We provide our customers with security features like Role Based Access Controls, Multi-Factor authentication (MFA), and Single Sing-On (SSO).
Our SOC 2 Type II report attests to the controls we have in place governing the security of customer data as they map to Trust Service Principles established by the AICPA.
At Lang.ai, we have worked to enhance our products, processes, and procedures to ensure our practices are GDPR-compliant.
Lang.ai acts as a service provider to customers under the California Consumer Privacy Act (CCPA), and we support our customers’ compliance with the CCPA.
Lang.ai is optimized to be in line with all requirements of HIPAA, and we are able to execute a HIPAA Business Associate Agreements (BAAs) when required to ensure the security of PHI data.
Access to customer data is limited to authorized employees who require it for their job. Every access request needs to be approved and it's logged. MFA is enforced in all of our internal systems.
Production servers and databases are hosted in a dedicated VPC and are not publicly accessible. All servers are configured with two-factor authentication and all unnecessary ports are blocked by AWS Security Groups.
All customer data is encrypted at rest and in transit. We rely on AWS infrastructure to securely maintain our cryptographic encryption keys. Data is encrypted in-transit using TLS 1.2+ and at-rest using an industry standard AES-256 encryption algorithm.
Our infrastructure is defined and deployed using Terraform, with all changes reviewed prior to deployment. Our development and testing environments are separate from its production environment. Code development is done through a standard process that requires reviews.
Lang.ai hosts all its software in Amazon Web Services (AWS) facilities in the USA and Europe.
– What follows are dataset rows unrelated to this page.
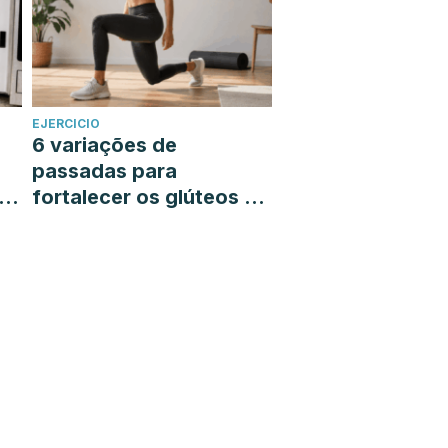
EJERCICIO
6 variações de
passadas para
á-
fortalecer os glúteos e
as pernas sem sair de
casa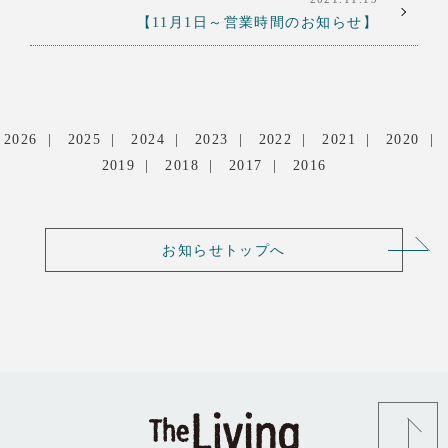
【11月1日～営業時間のお知らせ】
2026
2025
2024
2023
2022
2021
2020
2019
2018
2017
2016
お知らせトップへ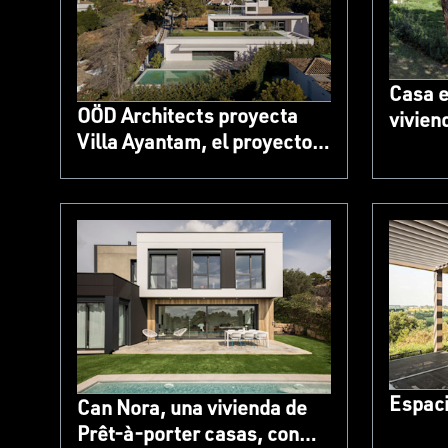
Casa e
OÖD Architects proyecta
vivien
Villa Ayantam, el proyecto
paisaj
residencial BREEAM
Excepcional, con sistemas
TECHNAL
Espaci
Can Nora, una vivienda de
Prêt-à-porter casas, con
Amazon provides an extensive list of compliance and regulatory assurances, including SOC 1-3, and ISO 27001. See Amazon’s compliance documents for more information.
We engage with third-parties to conduct penetration tests of the production environment at least annually. We have a process to automatically detect system vulnerabilities. We also collaborate with security researchers through our Vulnerability Disclosure Program.
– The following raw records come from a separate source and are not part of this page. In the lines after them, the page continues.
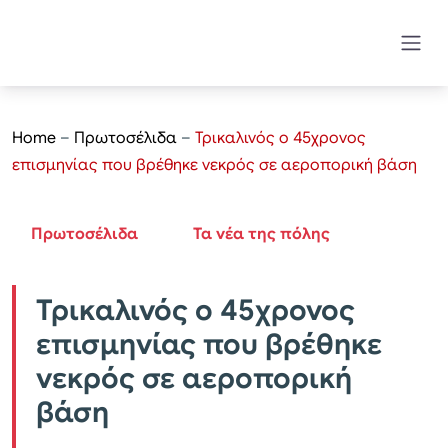
Home
–
Πρωτοσέλιδα
–
Τρικαλινός ο 45χρονος
επισμηνίας που βρέθηκε νεκρός σε αεροπορική βάση
Πρωτοσέλιδα
Τα νέα της πόλης
Τρικαλινός ο 45χρονος
επισμηνίας που βρέθηκε
νεκρός σε αεροπορική
βάση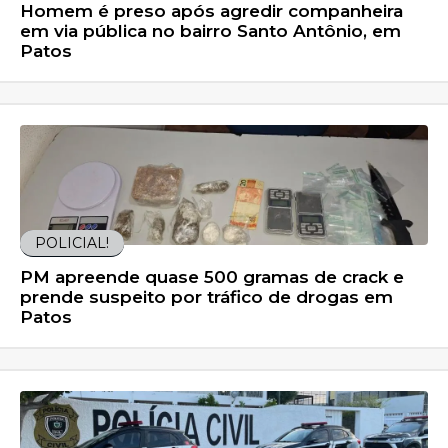
Homem é preso após agredir companheira
em via pública no bairro Santo Antônio, em
Patos
POLICIAL!
PM apreende quase 500 gramas de crack e
prende suspeito por tráfico de drogas em
Patos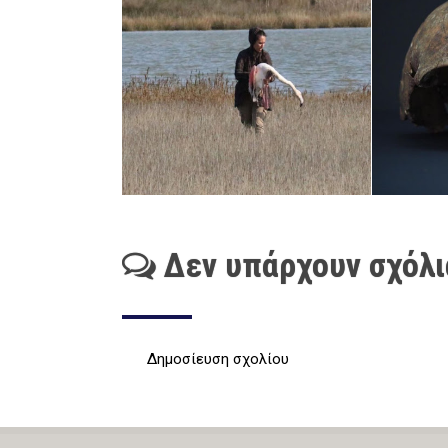
Δεν υπάρχουν σχόλι
Δημοσίευση σχολίου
Backups are performed daily and retained in accordance with a pre-defined schedule in the Backup Policy. Amazon S3 storage buckets are versioned. Our disaster recovery plan is tested every year.
We implemented an incident response policy that includes creating, prioritizing, assigning, and tracking follow-ups to completion. Breaches will be reported within 72 hours. A status page is kept up-to-date to inform of any incidents.